|Peterson, Steven - Steve|
|CHANDRASEKARAN, SRIRAAM - University Of Illinois|
|SHARMA, BRAJENDRA - University Of Illinois|
Submitted to: Journal of Elastomers and Plastics
Publication Type: Peer Reviewed Journal
Publication Acceptance Date: 12/29/2014
Publication Date: 6/1/2016
Publication URL: http://handle.nal.usda.gov/10113/5510073
Citation: Peterson, S.C., Chandrasekaran, S.R., Sharma, B.K. 2016. Birchwood biochar as partial carbon black replacement in styrene-butadiene rubber composites. Journal of Elastomers and Plastics. 48(4):305-316.
Interpretive Summary: One motivation of the tire industry is to reduce their dependence on fossil fuels and byproducts produced from fossil fuels. The tire industry wants to do this for three reasons, 1) fossil fuel products have traditionally gone up in price over time, due to increasing global demand, 2) there is always the threat that eventually this finite resource will run out completely, and 3) using renewable resources in their products increases their popularity with customers as an ecologically responsible company. Carbon black is one of these fossil fuel byproducts that the tire industry has used extensively for over 50 years. Carbon black is a filler material; by adding it to rubber it makes tires stronger, more durable, and easier to manufacture. Biochar is a form of charcoal that has high carbon content similar to carbon black, but it is made from renewable resources such as trees. In this study, we use a biochar made from birchwood and combine it with carbon black to make blended fillers at various ratios. By demonstrating that rubber composites made with blended biochar and carbon black have equal or better material properties than those made with just carbon black, that means that carbon black usage can be reduced without any loss in the final composite properties. This work shows that 25-50% carbon black can be replaced with birchwood biochar with no detrimental effects to the final product.
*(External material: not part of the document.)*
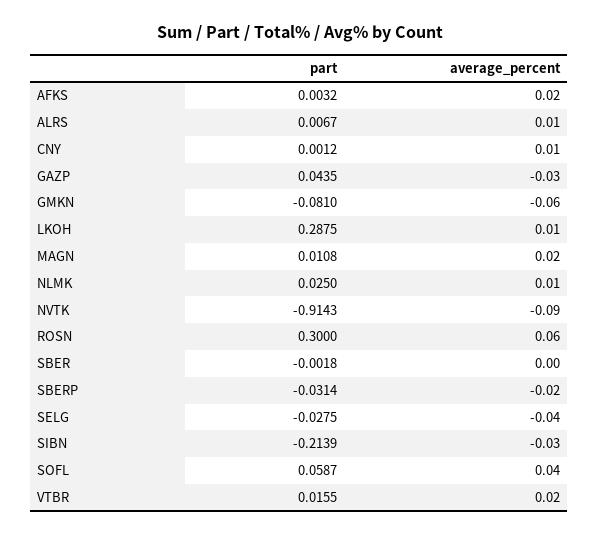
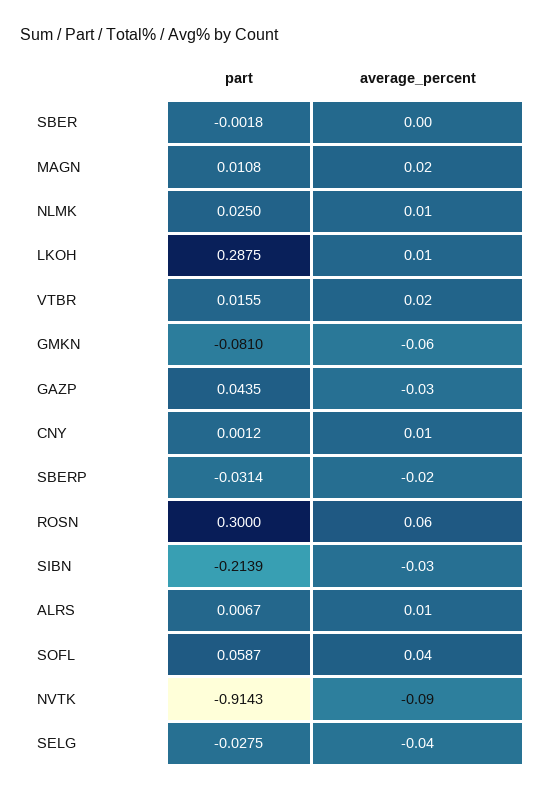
part, AFKS: 0.0032 -> none
average_percent, AFKS: 0.02 -> none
Technical Abstract: Birchwood feedstock was used to make slow pyrolysis biochar that contained 89% carbon and < 2% ash. This biochar was blended with carbon black as filler for styrene-butadiene rubber. Composites made from blended fillers of 25/75 biochar/carbon black were equivalent to or superior to their 100% carbon black analogs in terms of tensile strength and toughness at all filler concentrations. Composites made with 50/50 biochar/carbon black were equivalent to or superior to carbon black composites in tensile strength, elongation, and toughness properties at total filler concentrations up to 30%. These results demonstrate the potential to use renewable birchwood biochar to replace up to half the carbon black in certain styrene-butadiene rubber composites.